Eroberer und frommer Christ

Karl der Große erweitert das Reich der Franken

Mit 23 Jahren wurde Karl der Große zum Herrscher über halb Europa. Er hatte ehrgeizige Ziele: Den Machtanspruch der Karolinger wollte er festigen und ausweiten. Zugleich bekehrte er die unterworfenen Völker zum Christentum.

Statue von Karl dem Großen in Paderborn Quelle: ZDF

Als er im Jahr 771 nach Christus zum alleinigen König der Franken wurde, herrschte Karl der Große über ein Gebiet, das dem heutigen Frankreich, der Alpenregion und einem großen Teil Deutschlands entsprach. Sein Großvater und sein Vater hatten vor ihm den Aufstieg seiner Familie im Frankenreich vollendet. Sein Vater war der erste Karolinger gewesen, der auch König wurde.

Blutiger Kampf

"Er hat sich gewiss von vorneherein vorgestellt, dass er diesen Machtanspruch weiter festigen und ausweiten würde", deutet der Historiker Rudolf Schieffer. Die Franken hatten die Römer von der Macht verdrängt, aber die Religion des Römischen Reichs hatten sie übernommen: Sie waren Christen geworden. Kirchen und Klöster bildeten Zentren der kulturellen Entwicklung.


Gleichzeitig tobte zwischen christlichen Franken und heidnischen Sachsen ein blutiger Kampf um Macht und Religion. Zeit seines Lebens schwankte Karl der Große zwischen zwei Extremen: Er war zugleich brutaler Eroberer und frommer Christ. Der Historiker Lutz von Padberg charakterisiert ihn so: "Er war jemand, der ordentlich draufschlagen konnte, der aber auf der anderen Seite wirklich Christ sein will." Er wollte den Glauben ausbreiten - allerdings auch mit militärischen Mitteln.

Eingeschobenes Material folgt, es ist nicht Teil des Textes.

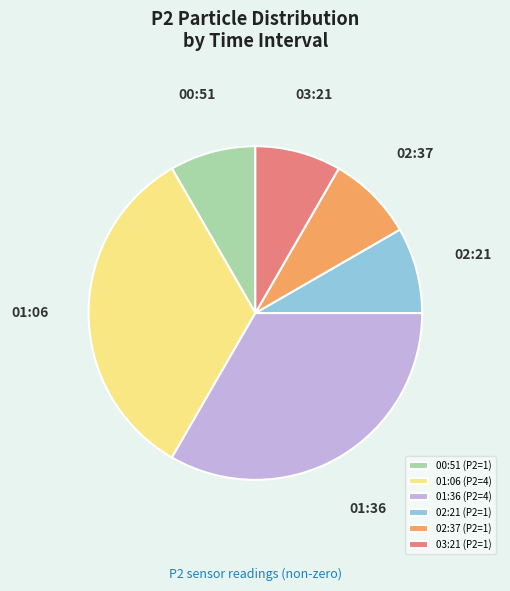

Approximately how many times larger is the value at 01:06 (P2=4) compared to 03:21 (P2=1)?

4.0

Im Grenzgebiet zwischen Sachsen und Franken entstand ein Konflikt. Gegenseitige Überfälle nahmen zu. Im Jahr 772 beschloss Karl der Große einen Kriegszug gegen die Sachsen. In seinen Augen waren die Sachsen Wilde, weil sie keinen König hatten und Götzen anbeteten. Karl wollte kurzen Prozess mit ihnen machen - "mit jugendlichem Ungestüm", wie Historiker von Padberg meint.

Missionierung mit dem Schwert

Auf seinem Zug kam das Heer Karls des Großen mit hoher Wahrscheinlichkeit an den Externsteinen im Teutoburger Wald vorbei. Das außergewöhnliche Naturdenkmal nährt seit Langem Spekulationen. Befand sich hier in vorchristlicher Zeit eine Kultstätte? Versteckten sich die Sachsen hier vor Karls Truppen?

Zwangstaufe Quelle: ZDF


Das Heer zog weiter nach Osten zur sächsischen Eresburg beim heutigen Obermarsberg im Sauerland. Die Kirche Peter und Paul steht heute genau da, wo sich einst die sächsische Festung befand. Karl besiegte die Sachsen, die sich ihm dort in den Weg stellten.

Die Christianisierung der Heiden ging mit dem Feldzug Hand in Hand. Wer die Taufe verweigerte, wurde getötet. Karl missionierte mit dem Schwert. "Es war nicht vorstellbar, dass das Frankenreich sich vergrößern würde um ein ganzes Volk, das dann als Heiden im christlichen Frankenreich lebte", erklärt der Historiker Rudolf Schieffer.